The problem:
What do the lines from the top of the data through the line with "Afin de donner" say? Quote them exactly and include both ends.

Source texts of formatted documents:
- - -
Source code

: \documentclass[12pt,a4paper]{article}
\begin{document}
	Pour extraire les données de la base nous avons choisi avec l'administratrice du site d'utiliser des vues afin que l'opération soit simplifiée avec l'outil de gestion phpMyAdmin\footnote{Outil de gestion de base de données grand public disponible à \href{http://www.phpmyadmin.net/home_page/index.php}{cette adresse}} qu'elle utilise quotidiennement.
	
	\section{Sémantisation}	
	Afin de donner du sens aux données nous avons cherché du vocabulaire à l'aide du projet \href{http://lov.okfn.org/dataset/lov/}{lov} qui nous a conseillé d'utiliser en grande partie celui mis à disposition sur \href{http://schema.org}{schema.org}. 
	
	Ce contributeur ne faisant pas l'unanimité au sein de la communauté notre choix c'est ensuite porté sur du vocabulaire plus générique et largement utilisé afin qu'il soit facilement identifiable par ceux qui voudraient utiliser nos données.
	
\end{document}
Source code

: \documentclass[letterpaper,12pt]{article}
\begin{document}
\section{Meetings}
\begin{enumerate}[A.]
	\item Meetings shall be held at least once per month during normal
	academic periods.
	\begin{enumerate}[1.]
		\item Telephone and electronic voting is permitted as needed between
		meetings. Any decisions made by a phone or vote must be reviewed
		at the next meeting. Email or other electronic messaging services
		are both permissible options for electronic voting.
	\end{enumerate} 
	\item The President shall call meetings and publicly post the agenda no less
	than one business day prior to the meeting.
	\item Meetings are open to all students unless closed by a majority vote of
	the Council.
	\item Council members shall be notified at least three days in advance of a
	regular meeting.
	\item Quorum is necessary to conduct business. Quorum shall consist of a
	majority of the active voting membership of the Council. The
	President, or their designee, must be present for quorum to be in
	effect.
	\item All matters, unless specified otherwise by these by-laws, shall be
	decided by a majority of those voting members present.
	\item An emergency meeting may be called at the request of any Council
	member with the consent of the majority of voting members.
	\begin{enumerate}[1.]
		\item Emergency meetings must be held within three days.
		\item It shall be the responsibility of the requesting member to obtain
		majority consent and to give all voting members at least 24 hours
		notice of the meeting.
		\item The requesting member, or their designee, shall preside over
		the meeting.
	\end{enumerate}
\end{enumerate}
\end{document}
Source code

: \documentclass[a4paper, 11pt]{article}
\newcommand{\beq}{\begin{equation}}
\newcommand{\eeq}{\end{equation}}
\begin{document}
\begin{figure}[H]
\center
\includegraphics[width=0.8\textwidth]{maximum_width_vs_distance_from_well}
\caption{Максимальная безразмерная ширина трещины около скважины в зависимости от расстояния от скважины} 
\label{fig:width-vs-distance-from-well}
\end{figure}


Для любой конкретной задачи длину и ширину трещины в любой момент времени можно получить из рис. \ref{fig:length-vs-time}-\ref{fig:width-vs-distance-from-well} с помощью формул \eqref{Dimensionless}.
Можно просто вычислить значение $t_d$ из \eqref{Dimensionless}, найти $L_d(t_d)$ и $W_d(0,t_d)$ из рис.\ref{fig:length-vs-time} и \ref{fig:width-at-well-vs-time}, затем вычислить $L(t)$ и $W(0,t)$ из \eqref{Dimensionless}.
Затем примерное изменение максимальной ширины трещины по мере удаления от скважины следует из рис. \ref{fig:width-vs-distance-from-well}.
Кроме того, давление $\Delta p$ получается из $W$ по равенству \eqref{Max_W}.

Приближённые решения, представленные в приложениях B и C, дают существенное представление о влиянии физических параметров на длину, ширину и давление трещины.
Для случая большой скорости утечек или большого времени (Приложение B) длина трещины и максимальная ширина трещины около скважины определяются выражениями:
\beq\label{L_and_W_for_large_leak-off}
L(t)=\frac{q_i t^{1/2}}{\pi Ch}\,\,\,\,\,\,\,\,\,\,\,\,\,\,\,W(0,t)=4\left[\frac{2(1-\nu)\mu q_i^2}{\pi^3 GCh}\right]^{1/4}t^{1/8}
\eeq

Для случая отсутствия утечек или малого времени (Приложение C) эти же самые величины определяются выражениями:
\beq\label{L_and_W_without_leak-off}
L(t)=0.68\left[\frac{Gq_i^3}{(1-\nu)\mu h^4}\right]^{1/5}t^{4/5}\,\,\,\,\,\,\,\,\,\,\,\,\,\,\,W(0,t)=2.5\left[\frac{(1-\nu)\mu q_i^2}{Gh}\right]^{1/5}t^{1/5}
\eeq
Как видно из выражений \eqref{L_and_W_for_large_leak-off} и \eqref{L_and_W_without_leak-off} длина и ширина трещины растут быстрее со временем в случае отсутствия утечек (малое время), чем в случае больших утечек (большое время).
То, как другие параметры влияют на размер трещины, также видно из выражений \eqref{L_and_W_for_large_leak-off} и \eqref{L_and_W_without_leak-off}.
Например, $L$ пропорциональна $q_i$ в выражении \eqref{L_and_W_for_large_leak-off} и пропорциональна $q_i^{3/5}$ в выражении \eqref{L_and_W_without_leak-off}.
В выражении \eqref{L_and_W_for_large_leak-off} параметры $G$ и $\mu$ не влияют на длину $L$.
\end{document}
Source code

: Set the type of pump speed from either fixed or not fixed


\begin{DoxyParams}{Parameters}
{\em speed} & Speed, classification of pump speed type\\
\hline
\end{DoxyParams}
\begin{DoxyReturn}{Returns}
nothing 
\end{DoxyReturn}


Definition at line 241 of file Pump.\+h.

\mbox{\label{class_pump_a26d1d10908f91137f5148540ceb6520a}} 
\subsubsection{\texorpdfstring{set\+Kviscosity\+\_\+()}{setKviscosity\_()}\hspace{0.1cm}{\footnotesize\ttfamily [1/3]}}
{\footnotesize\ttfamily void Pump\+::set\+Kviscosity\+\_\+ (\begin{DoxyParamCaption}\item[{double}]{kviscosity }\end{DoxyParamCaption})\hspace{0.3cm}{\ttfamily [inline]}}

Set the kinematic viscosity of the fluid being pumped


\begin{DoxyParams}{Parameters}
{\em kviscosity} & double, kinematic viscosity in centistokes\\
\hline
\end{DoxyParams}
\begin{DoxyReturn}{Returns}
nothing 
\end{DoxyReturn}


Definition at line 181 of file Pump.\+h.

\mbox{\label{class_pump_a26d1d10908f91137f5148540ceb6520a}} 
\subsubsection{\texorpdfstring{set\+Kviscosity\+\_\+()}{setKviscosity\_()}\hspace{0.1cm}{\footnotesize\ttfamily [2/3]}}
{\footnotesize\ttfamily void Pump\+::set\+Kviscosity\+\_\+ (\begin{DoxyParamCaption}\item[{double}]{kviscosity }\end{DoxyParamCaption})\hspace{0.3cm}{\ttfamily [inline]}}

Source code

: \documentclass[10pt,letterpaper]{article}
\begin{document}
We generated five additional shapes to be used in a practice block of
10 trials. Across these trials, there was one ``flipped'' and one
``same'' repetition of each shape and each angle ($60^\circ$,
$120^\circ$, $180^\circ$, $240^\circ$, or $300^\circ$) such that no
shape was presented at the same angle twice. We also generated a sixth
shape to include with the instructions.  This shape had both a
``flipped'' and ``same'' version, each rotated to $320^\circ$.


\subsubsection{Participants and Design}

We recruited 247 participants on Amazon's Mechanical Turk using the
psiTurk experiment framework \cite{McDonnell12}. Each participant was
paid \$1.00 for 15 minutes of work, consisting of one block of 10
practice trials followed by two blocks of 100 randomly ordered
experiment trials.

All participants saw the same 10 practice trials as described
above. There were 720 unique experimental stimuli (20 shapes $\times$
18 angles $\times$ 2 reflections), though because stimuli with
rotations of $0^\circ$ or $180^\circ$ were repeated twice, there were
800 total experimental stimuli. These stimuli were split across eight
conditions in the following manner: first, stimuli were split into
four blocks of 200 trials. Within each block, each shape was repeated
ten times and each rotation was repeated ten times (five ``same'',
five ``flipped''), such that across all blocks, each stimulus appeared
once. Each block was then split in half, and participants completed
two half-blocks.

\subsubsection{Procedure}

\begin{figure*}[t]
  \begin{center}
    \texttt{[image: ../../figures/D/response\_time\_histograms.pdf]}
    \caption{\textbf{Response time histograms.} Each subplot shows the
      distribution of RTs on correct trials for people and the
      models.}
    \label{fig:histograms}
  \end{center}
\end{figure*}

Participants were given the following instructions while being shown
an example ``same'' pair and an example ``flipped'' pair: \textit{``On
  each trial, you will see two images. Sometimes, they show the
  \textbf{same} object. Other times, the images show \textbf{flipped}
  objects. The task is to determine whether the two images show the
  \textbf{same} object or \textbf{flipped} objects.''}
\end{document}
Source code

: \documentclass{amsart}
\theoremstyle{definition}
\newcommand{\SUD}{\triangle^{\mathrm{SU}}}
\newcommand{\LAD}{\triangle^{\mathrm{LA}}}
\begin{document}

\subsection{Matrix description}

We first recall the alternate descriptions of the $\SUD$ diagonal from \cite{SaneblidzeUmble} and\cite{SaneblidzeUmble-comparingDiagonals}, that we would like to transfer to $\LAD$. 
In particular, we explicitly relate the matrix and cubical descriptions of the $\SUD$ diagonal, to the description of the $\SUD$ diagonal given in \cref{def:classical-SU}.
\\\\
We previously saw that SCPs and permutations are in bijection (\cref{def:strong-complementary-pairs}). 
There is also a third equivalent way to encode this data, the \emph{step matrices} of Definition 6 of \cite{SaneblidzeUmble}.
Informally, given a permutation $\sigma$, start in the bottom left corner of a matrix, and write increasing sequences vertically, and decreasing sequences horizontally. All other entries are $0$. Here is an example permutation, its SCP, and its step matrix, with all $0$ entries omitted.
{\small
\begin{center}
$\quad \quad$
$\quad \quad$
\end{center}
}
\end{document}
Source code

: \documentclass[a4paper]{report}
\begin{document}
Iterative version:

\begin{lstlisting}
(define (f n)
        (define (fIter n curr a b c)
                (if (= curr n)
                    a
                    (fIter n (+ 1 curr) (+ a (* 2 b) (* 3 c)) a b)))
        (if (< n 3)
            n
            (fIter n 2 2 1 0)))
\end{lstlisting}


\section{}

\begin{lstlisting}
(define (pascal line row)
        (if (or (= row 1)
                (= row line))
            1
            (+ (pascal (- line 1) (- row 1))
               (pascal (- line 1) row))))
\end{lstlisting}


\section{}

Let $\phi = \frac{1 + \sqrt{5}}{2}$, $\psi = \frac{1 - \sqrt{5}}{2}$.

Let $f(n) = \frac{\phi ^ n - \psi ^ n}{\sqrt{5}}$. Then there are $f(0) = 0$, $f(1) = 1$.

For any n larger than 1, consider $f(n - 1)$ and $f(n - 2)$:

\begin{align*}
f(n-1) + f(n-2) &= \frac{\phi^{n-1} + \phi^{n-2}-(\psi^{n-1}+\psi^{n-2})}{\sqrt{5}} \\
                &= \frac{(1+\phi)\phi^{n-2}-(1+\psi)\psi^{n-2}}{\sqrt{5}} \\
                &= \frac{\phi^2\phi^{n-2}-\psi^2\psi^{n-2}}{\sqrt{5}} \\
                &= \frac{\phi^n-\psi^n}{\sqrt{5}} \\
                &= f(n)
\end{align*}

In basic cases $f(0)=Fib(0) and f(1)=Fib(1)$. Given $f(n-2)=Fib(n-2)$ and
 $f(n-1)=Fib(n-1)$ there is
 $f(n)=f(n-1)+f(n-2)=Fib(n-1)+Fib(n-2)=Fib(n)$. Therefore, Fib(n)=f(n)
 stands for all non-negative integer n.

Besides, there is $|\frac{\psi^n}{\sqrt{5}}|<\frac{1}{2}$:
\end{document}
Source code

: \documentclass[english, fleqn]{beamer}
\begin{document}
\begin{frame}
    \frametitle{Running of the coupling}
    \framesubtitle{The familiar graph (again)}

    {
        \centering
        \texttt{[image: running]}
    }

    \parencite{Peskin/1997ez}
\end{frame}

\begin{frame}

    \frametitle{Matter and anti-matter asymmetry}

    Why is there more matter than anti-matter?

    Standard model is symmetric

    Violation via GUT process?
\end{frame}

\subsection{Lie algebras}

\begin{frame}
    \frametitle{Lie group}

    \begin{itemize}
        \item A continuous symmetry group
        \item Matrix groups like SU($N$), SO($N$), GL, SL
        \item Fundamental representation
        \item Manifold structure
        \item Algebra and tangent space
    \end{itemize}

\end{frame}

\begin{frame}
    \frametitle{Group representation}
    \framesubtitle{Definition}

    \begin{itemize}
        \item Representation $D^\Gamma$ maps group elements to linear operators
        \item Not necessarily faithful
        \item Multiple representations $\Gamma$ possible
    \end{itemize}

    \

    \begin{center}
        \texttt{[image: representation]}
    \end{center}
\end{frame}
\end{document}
- - -
Answer to this exercise:
Source code

: \documentclass[12pt,a4paper]{article}
\begin{document}
	Pour extraire les données de la base nous avons choisi avec l'administratrice du site d'utiliser des vues afin que l'opération soit simplifiée avec l'outil de gestion phpMyAdmin\footnote{Outil de gestion de base de données grand public disponible à \href{http://www.phpmyadmin.net/home_page/index.php}{cette adresse}} qu'elle utilise quotidiennement.
	
	\section{Sémantisation}	
	Afin de donner du sens aux données nous avons cherché du vocabulaire à l'aide du projet \href{http://lov.okfn.org/dataset/lov/}{lov} qui nous a conseillé d'utiliser en grande partie celui mis à disposition sur \href{http://schema.org}{schema.org}. 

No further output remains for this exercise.